Backstage originated as Spotify's internal developer portal and was open-sourced to address a universal problem in growing engineering organizations: fragmented tooling and lack of service discoverability. The platform provides a software catalog that registers every service, library, website, and data pipeline in the organization, tracking ownership, documentation, dependencies, and operational status in one searchable interface. With over 27,000 GitHub stars and CNCF incubating status, it has become the de facto standard for internal developer portals.
The plugin architecture is Backstage's extensibility mechanism, with over 200 community-contributed plugins covering CI/CD status from GitHub Actions, GitLab, and Jenkins; cloud cost dashboards; Kubernetes cluster views; PagerDuty incident management; and API documentation browsers. Teams can build custom plugins using React and TypeScript to surface any internal tool or data source within the portal. The TechDocs feature enables documentation-as-code, rendering Markdown docs alongside the service catalog for always-accessible, version-controlled documentation.
Backstage supports software templates that codify best practices for creating new services, libraries, or infrastructure. When a developer wants to spin up a new microservice, they choose a template that scaffolds the repository with CI/CD configuration, observability setup, security scanning, and documentation structure already configured. For organizations with hundreds of services and growing engineering teams, Backstage provides the organizational infrastructure that reduces cognitive load and ensures consistency across the engineering ecosystem.

What to work on
**a.** In the Backstage passage, which company first built Backstage as its internal developer portal?
**b.** According to the Backstage passage, what comes already configured when a template scaffolds a new repository?

Listed entries
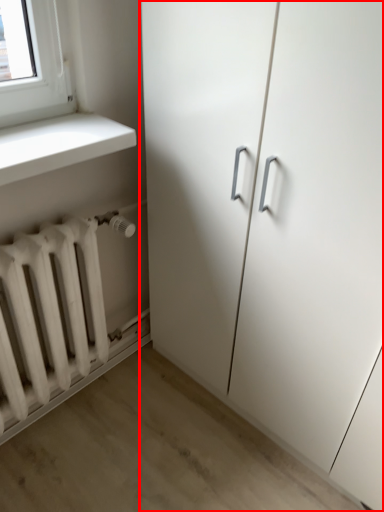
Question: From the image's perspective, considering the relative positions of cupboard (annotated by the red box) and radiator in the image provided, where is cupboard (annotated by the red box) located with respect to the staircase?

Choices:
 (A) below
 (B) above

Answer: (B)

Replies
**a.** Spotify

**b.** CI/CD configuration, observability setup, security scanning, and documentation structure